Numerous methods exist for enzyme immobilization, sometimes referred to as enzyme insolubilization. The overwhelming majority of the methods can be classified into four main categories: matrix entrapment, microencapsulation, adsorption, and covalent binding. Of these methods, matrix entrapment is the focus of this experiment.
Many entrapment methods are used today, and all are based on the physical occlusion of enzyme molecules within a "caged" gel structure such that the diffusion of enzyme molecules to the surrounding medium is severely limited, if not rendered totally impossible. What creates the "wires" of the cage is the cross-linking of polymers. A highly cross-linked gel has a fine "wire mesh" structure and can more effectively hold smaller enzymes in its cages. The degree of cross-linking depends on the condition at which polymerization is carried out. Because there is a statistical variation in the mesh size, some of the enzyme molecules gradually diffuse toward the outer shell of the gel and eventually leak into the surrounding medium. Thus, even in the absence of loss in the intrinsic enzyme activity, there is a need to replenish continually the lost enzymes to compensate for the loss of apparent activity. In addition, because an immobilized enzyme preparation is used for a prolonged period of operation, there is also a gradual, but noticeable, decline in the intrinsic enzyme activity even for the best method. Eventually, the entire immobilized enzyme packing must be replaced.
Besides the leakage of enzymes, another problem associated with the entrapment method of immobilization is the mass transfer resistance to substrates, products, and inhibitors. Because the average diameter of a typical bead of enzyme impregnated gel is much larger compared to the average diffusion length, substrate cannot diffuse deep into the gel matrix, as in any other conventional non-biological immobilized catalysts. At the same time, the diffusional resistance encountered by the product molecules can sometimes cause the product to accumulate near the center of the gel to an undesirable high level, leading to product inhibition for some enzymes. Thus, ideally the network of cross-linking should be coarse enough so that the passage of substrate and product molecules in and out of a gel bead is as unhindered as possible.
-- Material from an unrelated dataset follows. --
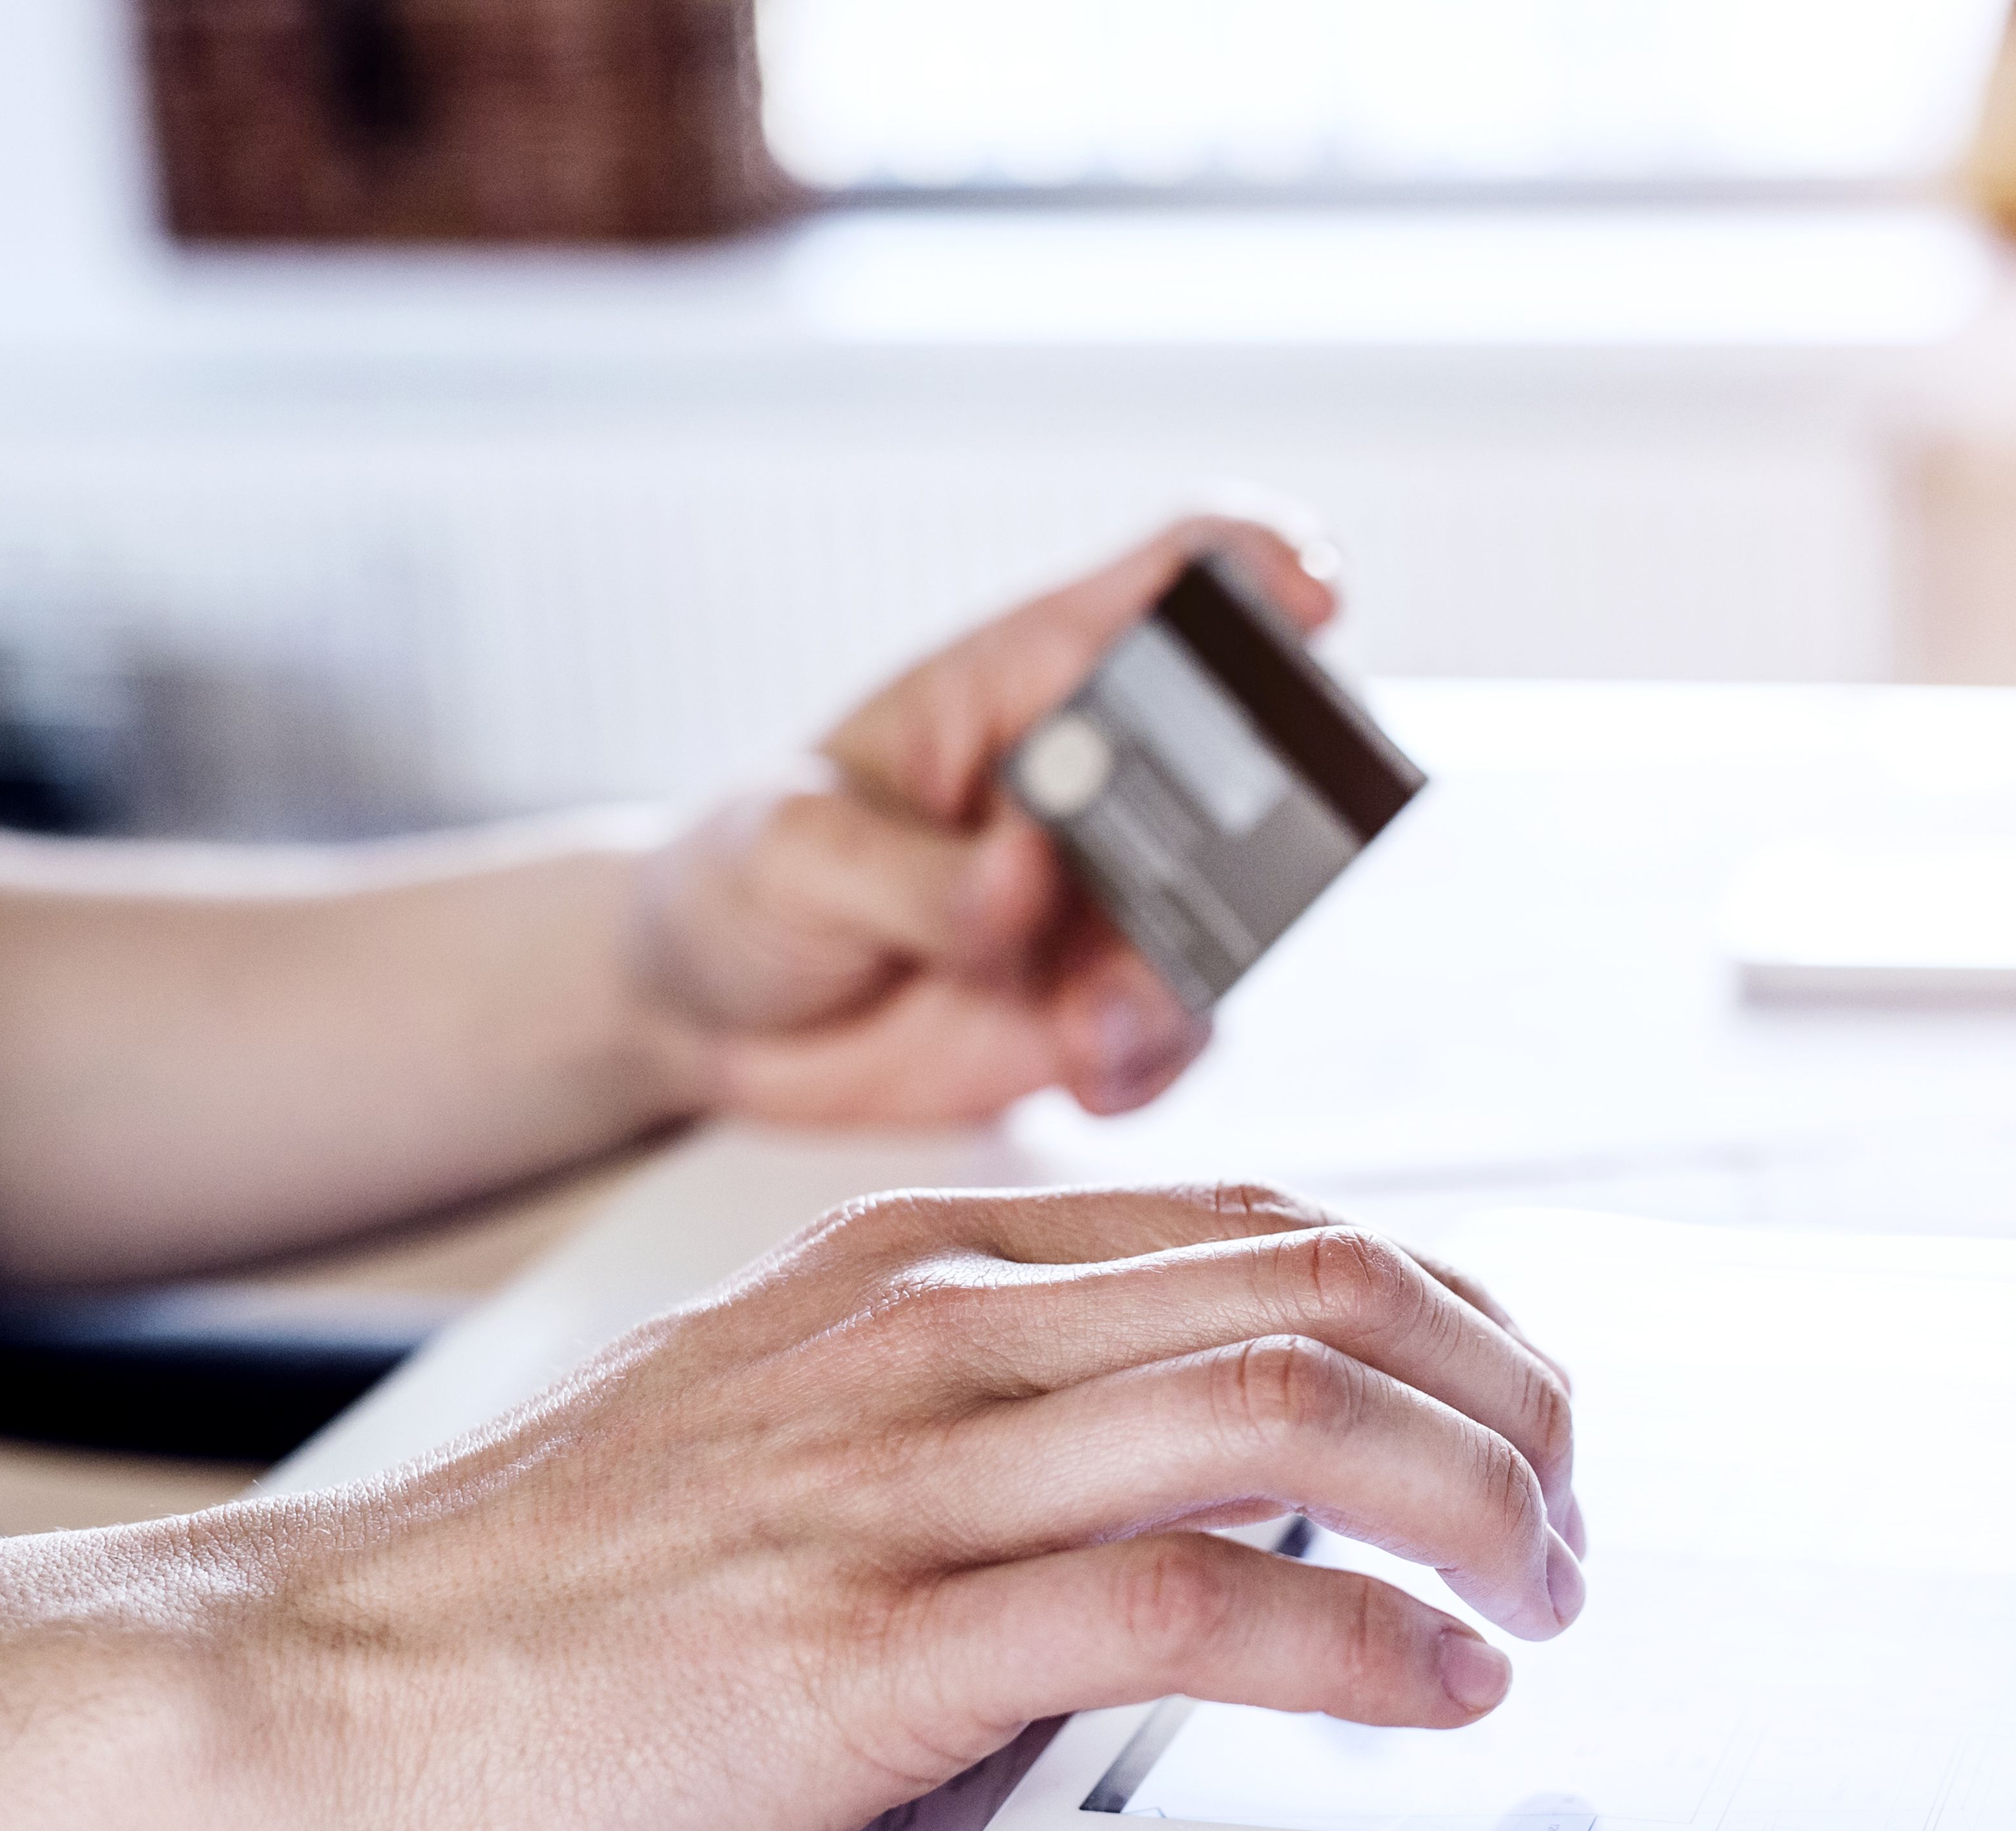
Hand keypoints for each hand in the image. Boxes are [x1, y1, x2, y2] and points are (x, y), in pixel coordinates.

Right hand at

For this reason, entrapment is not suitable for special cases where the substrate has a large molecular weight such that it cannot easily move freely in the gel matrix.
Unlike the adsorption and covalent bonding methods, most polymerization reactions that cause cross-linking and gel formation in entrapment methods do not directly involve the formation of bonds between the support material and the enzyme molecules. There are reports that these bonds change the conformation of the enzyme protein and modify the enzyme properties. Since the enzyme molecules do not themselves participate in the polymerization reaction in the entrapment methods, the same entrapment techniques can be successfully applied to a wide range of enzymes with only minor modifications between different enzymes.